Stellvertretend für sie alle erinnere ich hier an unseren vor wenigen Jahren verstorbenen Kameraden Walter Bennies, der mit 17 Jahren in das Bremer Zuchthaus Oslebshausen eingesperrt wurde und erst von den Engländern befreit wurde – nachdem die Häftlinge noch mehrere Wochen nach deren Eintreffen wegen „Seuchengefahr“ schmachten mussten. Walter war nicht gebrochen, aber schwer gezeichnet und besonders hat ihn bedrückt, dass er nach wie vor als „Krimineller“ behandelt und – natürlich – auch von jeder Entschädigung ausgeschlossen war.

Ich kann an dieser Stelle nicht umhin, auch daran zu erinnern, dass im Gedenkjahr 2008, 75 Jahre nach dem Beginn der faschistischen Terrorherrschaft in Deutschland und später in ganz Europa, die Menschen, die hier mit Abstand den gewaltigsten Blutzoll im Kampf gegen diese Tyrannei bezahlt haben, die deutschen Kommunisten, nach wie vor von Entschädigung ausgeschlossen sind, wenn sie ihrer Überzeugung auch nach dem KPD-Verbot in der Bundesrepublik Deutschland treu geblieben waren.

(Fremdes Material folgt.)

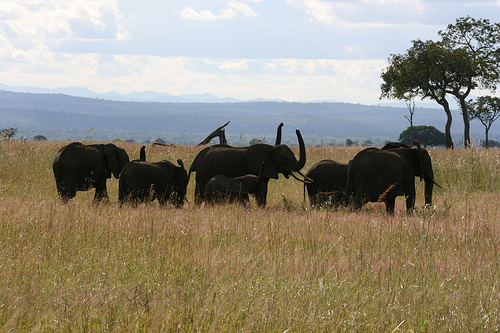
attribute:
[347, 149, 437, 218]
elephant — gray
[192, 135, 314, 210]
elephant — gray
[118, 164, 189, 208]
elephant — gray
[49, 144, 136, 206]
elephant — gray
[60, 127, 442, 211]
elephants — dark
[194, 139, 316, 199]
elephant — gray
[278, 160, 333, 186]
tusks — white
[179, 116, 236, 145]
tree — broken, bent 90 degrees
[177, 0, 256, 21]
cloud — white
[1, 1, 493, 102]
clouds — white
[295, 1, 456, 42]
clouds — white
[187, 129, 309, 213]
elephant — gray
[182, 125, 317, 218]
elephant — baby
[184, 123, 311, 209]
elephant — dark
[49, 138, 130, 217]
elephant — black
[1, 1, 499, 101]
sky — blue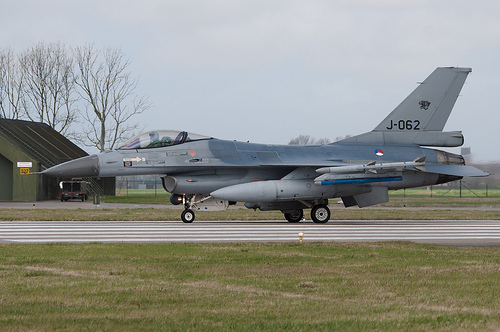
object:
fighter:
[28, 66, 491, 221]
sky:
[2, 4, 494, 176]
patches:
[3, 240, 494, 325]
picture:
[1, 0, 498, 327]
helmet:
[147, 131, 160, 142]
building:
[0, 119, 116, 202]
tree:
[3, 62, 25, 113]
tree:
[41, 46, 67, 122]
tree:
[79, 53, 111, 139]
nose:
[35, 161, 97, 178]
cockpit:
[126, 126, 197, 148]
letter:
[387, 119, 394, 130]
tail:
[375, 63, 472, 150]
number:
[398, 119, 406, 131]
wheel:
[310, 204, 331, 223]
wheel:
[179, 209, 199, 224]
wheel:
[284, 208, 304, 223]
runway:
[2, 221, 495, 238]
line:
[62, 227, 71, 229]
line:
[124, 232, 139, 237]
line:
[163, 228, 169, 229]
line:
[104, 219, 108, 222]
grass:
[51, 211, 173, 219]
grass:
[383, 209, 493, 221]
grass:
[23, 252, 499, 314]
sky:
[146, 9, 443, 64]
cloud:
[355, 27, 433, 56]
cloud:
[94, 11, 153, 33]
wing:
[433, 163, 488, 176]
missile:
[315, 161, 435, 172]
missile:
[207, 179, 380, 202]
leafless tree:
[77, 43, 116, 153]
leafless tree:
[24, 35, 64, 138]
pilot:
[145, 126, 162, 150]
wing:
[159, 148, 474, 190]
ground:
[35, 256, 497, 301]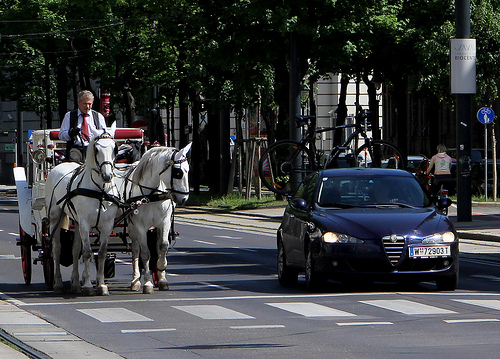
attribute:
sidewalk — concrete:
[3, 297, 123, 357]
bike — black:
[251, 97, 358, 163]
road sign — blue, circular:
[476, 113, 484, 124]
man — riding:
[45, 92, 103, 168]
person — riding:
[420, 145, 453, 177]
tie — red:
[65, 107, 100, 137]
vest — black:
[54, 117, 126, 168]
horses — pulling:
[58, 150, 209, 272]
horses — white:
[40, 137, 204, 281]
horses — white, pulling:
[54, 142, 196, 234]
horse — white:
[48, 140, 138, 259]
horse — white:
[75, 126, 191, 269]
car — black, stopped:
[263, 167, 467, 306]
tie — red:
[77, 103, 105, 139]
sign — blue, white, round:
[461, 110, 493, 129]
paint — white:
[12, 283, 496, 355]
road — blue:
[0, 192, 487, 356]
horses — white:
[34, 134, 197, 296]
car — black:
[274, 163, 466, 286]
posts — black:
[442, 0, 476, 225]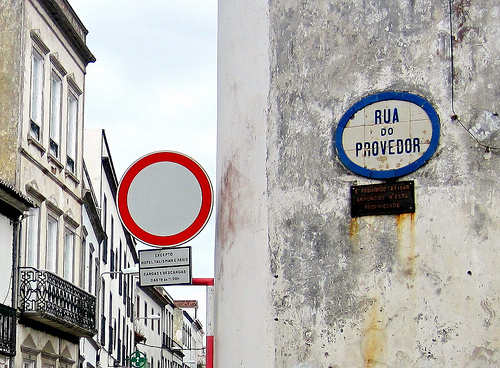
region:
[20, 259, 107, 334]
the balcony is empty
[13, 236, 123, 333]
the balcony is empty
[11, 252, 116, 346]
the balcony is empty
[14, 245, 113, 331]
the balcony is empty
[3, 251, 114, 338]
the balcony is empty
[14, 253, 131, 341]
the balcony is empty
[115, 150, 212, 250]
white circle lines in red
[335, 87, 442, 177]
blue and white tile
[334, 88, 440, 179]
white and blue tile sign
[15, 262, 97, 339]
black metal balcony fence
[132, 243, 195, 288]
rectangular black and white sign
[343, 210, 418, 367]
orange rust stains on cement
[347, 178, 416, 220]
black metal sign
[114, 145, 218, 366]
two signs on a sign pole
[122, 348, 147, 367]
green circle with green cross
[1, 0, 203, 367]
row of white buildings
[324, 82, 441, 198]
a sign on the wall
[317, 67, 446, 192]
a sign on the wall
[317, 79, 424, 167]
a sign on the wall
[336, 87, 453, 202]
a sign on the wall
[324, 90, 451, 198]
a sign on the wall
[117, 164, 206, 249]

So hat es der Bundestag am 8. Mai diesen Jahres bestätigt.

Damit befindet sich die Bundesrepublik Deutschland noch immer weit entfernt von europäischer Normalität, wenn es um die Anerkennung des Beitrags geht, den die deutschen Kommunisten am Widerstand gegen und die Befreiung vom Faschismus geleistet haben.

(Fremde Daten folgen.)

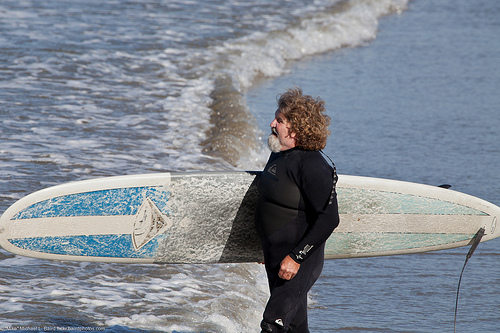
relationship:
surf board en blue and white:
[4, 164, 498, 271] [4, 171, 176, 269]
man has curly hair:
[243, 77, 345, 333] [275, 80, 338, 154]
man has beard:
[243, 77, 345, 333] [263, 133, 285, 157]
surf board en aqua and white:
[4, 164, 498, 271] [4, 171, 176, 269]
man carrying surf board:
[243, 77, 345, 333] [4, 164, 498, 271]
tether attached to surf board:
[444, 216, 495, 329] [4, 164, 498, 271]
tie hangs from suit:
[322, 163, 343, 210] [244, 145, 349, 333]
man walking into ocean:
[243, 77, 345, 333] [3, 1, 247, 326]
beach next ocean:
[320, 6, 500, 331] [3, 1, 247, 326]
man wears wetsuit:
[243, 77, 345, 333] [244, 145, 349, 333]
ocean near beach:
[3, 1, 247, 326] [320, 6, 500, 331]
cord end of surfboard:
[444, 216, 495, 329] [4, 164, 498, 271]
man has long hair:
[243, 77, 345, 333] [275, 80, 338, 154]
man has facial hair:
[243, 77, 345, 333] [263, 133, 285, 157]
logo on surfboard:
[126, 193, 176, 254] [4, 164, 498, 271]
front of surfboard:
[4, 171, 176, 269] [4, 164, 498, 271]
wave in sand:
[152, 0, 409, 170] [320, 6, 500, 331]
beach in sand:
[244, 0, 500, 333] [320, 6, 500, 331]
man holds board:
[243, 77, 345, 333] [4, 164, 498, 271]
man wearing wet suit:
[243, 77, 345, 333] [244, 145, 349, 333]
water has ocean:
[3, 1, 247, 326] [0, 0, 409, 333]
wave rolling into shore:
[152, 1, 272, 170] [320, 6, 500, 331]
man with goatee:
[243, 77, 345, 333] [263, 133, 285, 157]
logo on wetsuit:
[265, 160, 281, 179] [244, 145, 349, 333]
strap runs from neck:
[315, 145, 343, 206] [269, 145, 319, 155]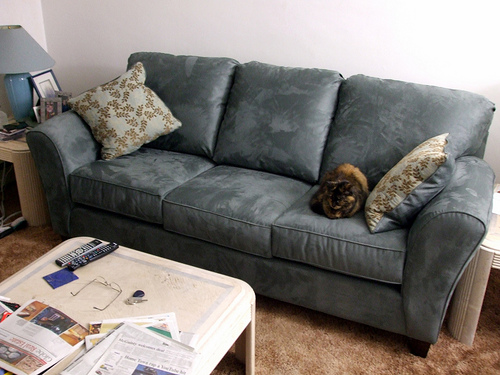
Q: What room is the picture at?
A: It is at the living room.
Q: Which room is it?
A: It is a living room.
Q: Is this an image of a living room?
A: Yes, it is showing a living room.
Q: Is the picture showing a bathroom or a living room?
A: It is showing a living room.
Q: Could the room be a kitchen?
A: No, it is a living room.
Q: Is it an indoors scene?
A: Yes, it is indoors.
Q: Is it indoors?
A: Yes, it is indoors.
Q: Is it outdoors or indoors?
A: It is indoors.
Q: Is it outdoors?
A: No, it is indoors.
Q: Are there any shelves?
A: No, there are no shelves.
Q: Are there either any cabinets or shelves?
A: No, there are no shelves or cabinets.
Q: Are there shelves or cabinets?
A: No, there are no shelves or cabinets.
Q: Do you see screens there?
A: No, there are no screens.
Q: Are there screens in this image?
A: No, there are no screens.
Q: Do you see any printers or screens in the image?
A: No, there are no screens or printers.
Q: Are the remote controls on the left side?
A: Yes, the remote controls are on the left of the image.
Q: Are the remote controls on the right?
A: No, the remote controls are on the left of the image.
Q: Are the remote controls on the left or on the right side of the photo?
A: The remote controls are on the left of the image.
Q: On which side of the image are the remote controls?
A: The remote controls are on the left of the image.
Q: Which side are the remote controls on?
A: The remote controls are on the left of the image.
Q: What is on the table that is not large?
A: The remote controls are on the table.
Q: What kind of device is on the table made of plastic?
A: The devices are remote controls.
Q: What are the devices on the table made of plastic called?
A: The devices are remote controls.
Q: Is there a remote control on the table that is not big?
A: Yes, there are remote controls on the table.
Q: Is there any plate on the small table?
A: No, there are remote controls on the table.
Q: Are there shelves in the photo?
A: No, there are no shelves.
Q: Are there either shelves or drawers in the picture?
A: No, there are no shelves or drawers.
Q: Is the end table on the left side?
A: Yes, the end table is on the left of the image.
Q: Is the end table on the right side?
A: No, the end table is on the left of the image.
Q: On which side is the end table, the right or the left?
A: The end table is on the left of the image.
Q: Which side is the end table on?
A: The end table is on the left of the image.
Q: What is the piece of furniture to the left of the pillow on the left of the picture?
A: The piece of furniture is an end table.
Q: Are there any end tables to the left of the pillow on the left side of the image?
A: Yes, there is an end table to the left of the pillow.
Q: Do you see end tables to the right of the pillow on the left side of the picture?
A: No, the end table is to the left of the pillow.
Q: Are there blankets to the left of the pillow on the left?
A: No, there is an end table to the left of the pillow.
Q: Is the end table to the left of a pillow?
A: Yes, the end table is to the left of a pillow.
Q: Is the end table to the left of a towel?
A: No, the end table is to the left of a pillow.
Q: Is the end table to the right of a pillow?
A: No, the end table is to the left of a pillow.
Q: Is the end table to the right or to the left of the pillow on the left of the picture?
A: The end table is to the left of the pillow.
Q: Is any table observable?
A: Yes, there is a table.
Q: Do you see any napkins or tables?
A: Yes, there is a table.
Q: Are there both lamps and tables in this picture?
A: Yes, there are both a table and a lamp.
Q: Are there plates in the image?
A: No, there are no plates.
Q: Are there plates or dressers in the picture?
A: No, there are no plates or dressers.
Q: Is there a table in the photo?
A: Yes, there is a table.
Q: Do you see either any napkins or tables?
A: Yes, there is a table.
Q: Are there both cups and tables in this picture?
A: No, there is a table but no cups.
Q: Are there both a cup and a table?
A: No, there is a table but no cups.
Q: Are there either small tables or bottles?
A: Yes, there is a small table.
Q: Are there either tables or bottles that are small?
A: Yes, the table is small.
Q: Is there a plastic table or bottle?
A: Yes, there is a plastic table.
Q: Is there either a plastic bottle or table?
A: Yes, there is a plastic table.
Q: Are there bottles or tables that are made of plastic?
A: Yes, the table is made of plastic.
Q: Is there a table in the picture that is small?
A: Yes, there is a table that is small.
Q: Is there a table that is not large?
A: Yes, there is a small table.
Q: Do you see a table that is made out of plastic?
A: Yes, there is a table that is made of plastic.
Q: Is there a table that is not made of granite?
A: Yes, there is a table that is made of plastic.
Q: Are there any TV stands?
A: No, there are no TV stands.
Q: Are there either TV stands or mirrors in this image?
A: No, there are no TV stands or mirrors.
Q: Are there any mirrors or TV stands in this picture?
A: No, there are no TV stands or mirrors.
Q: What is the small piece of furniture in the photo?
A: The piece of furniture is a table.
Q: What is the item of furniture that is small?
A: The piece of furniture is a table.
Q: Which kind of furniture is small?
A: The furniture is a table.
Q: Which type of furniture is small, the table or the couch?
A: The table is small.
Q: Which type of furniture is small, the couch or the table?
A: The table is small.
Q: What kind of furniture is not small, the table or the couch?
A: The couch is not small.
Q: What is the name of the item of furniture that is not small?
A: The piece of furniture is a couch.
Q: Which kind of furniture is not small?
A: The furniture is a couch.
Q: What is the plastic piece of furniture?
A: The piece of furniture is a table.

Noch leben die letzten Opfer und Täter des NS-Regimes, da marschieren sie schon wieder aufs Neue durch unsere Straßen und stellen sich ungeniert in die mörderische Tradition. Am 16. Juli 2003 organisierte das „Aktionsbüro Nord“, damals organisierendes Zentrum der „freien Kameradschaften“ um die bekannten Nazi-Führer Worch und Wulff, ein Gedenken an die „in Hamburg während der Kampfzeit ermordeten Nationalsozialisten“ auf dem Altonaer Friedhof und stellte anschließend entsprechende Fotodokumente ins Netz.

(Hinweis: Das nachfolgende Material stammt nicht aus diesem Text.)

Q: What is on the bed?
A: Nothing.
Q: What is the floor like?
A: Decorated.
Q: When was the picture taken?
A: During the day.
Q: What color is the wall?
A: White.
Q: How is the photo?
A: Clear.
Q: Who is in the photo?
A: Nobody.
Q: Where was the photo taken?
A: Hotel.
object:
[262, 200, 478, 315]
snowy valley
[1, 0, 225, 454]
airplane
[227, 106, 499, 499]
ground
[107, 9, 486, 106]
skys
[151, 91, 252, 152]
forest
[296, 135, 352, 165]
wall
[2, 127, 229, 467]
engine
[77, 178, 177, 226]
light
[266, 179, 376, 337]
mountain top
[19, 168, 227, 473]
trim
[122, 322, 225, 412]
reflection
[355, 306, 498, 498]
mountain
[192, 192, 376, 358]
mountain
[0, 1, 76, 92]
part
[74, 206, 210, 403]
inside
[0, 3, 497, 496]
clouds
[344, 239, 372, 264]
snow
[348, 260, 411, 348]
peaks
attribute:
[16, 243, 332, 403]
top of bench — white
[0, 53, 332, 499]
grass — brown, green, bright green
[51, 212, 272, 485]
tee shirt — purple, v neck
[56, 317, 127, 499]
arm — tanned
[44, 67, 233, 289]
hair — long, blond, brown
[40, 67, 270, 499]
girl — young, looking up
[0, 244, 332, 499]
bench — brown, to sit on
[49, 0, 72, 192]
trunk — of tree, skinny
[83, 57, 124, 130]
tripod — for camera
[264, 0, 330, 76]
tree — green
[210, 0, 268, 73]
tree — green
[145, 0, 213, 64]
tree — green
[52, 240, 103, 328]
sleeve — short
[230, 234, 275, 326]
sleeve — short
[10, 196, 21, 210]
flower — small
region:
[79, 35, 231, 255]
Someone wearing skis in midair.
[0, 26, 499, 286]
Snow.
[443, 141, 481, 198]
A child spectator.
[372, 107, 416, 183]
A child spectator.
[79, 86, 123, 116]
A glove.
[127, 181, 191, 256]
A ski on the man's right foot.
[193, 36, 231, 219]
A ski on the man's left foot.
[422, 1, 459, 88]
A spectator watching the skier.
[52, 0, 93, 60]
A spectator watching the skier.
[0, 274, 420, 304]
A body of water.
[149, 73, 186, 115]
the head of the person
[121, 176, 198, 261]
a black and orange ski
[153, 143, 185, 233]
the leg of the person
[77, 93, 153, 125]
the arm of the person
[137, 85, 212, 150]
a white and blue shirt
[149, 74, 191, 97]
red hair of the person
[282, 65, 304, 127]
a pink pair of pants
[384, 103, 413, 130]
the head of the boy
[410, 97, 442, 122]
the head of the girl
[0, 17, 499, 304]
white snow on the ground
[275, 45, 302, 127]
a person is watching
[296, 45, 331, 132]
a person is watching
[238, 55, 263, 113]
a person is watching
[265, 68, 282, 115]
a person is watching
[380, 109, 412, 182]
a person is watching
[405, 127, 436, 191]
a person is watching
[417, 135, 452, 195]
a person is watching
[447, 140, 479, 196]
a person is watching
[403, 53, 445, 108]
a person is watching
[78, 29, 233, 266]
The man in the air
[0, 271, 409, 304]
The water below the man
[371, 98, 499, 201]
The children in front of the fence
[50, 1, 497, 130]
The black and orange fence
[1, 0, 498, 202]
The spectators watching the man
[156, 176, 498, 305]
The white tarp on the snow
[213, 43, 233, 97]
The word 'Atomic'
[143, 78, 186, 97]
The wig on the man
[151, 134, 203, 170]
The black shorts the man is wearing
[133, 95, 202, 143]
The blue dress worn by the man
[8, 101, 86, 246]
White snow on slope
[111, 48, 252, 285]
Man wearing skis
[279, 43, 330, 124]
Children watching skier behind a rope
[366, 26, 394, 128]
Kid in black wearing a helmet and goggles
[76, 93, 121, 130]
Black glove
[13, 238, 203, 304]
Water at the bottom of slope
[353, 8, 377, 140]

Das darf eigentlich gar nicht möglich sein. So wollten es die Alliierten in Potsdam und so schrieben die „Väter und Mütter“ des Grundgesetzes es auch in Artikel 139 – so wie eigentlich das ganze Grundgesetz einst als Gegenentwurf zum faschistischen Staatsverständnis gedacht war ...

In diesem Sinne: Erinnerung tut not.

  • Wir erinnern an die ersten Blutopfer der Nazi-Justiz
    August Lütgens – Walter Möller – Karl Wolff – Bruno Tesch.
  • Wir erinnern an den langen Kampf der Hinterbliebenen und der überlebenden Mitverurteilten um ihre Rehabilitierung.
  • Wir erinnern an die noch nicht rehabilitierten Verurteilten der späteren Prozesse und fordern die Generalaufhebung auch der Urteile der NS-Sondergerichte.
  • Wir lenken den Blick auf eine Justiz, die sich schon am Ende der Weimarer Republik als willfähriger Handlanger bei der Aburteilung von Kommunisten und Sozialisten betätigte, während der Nazi-Herrschaft für die legale Ermordung Tausender verantwortlich war und bis heute nur zögerlich die Opfer der NS-Justiz rehabilitiert.
  • Wir fordern das Verbot der NPD – damit nie wieder geschehe, was einst geschah.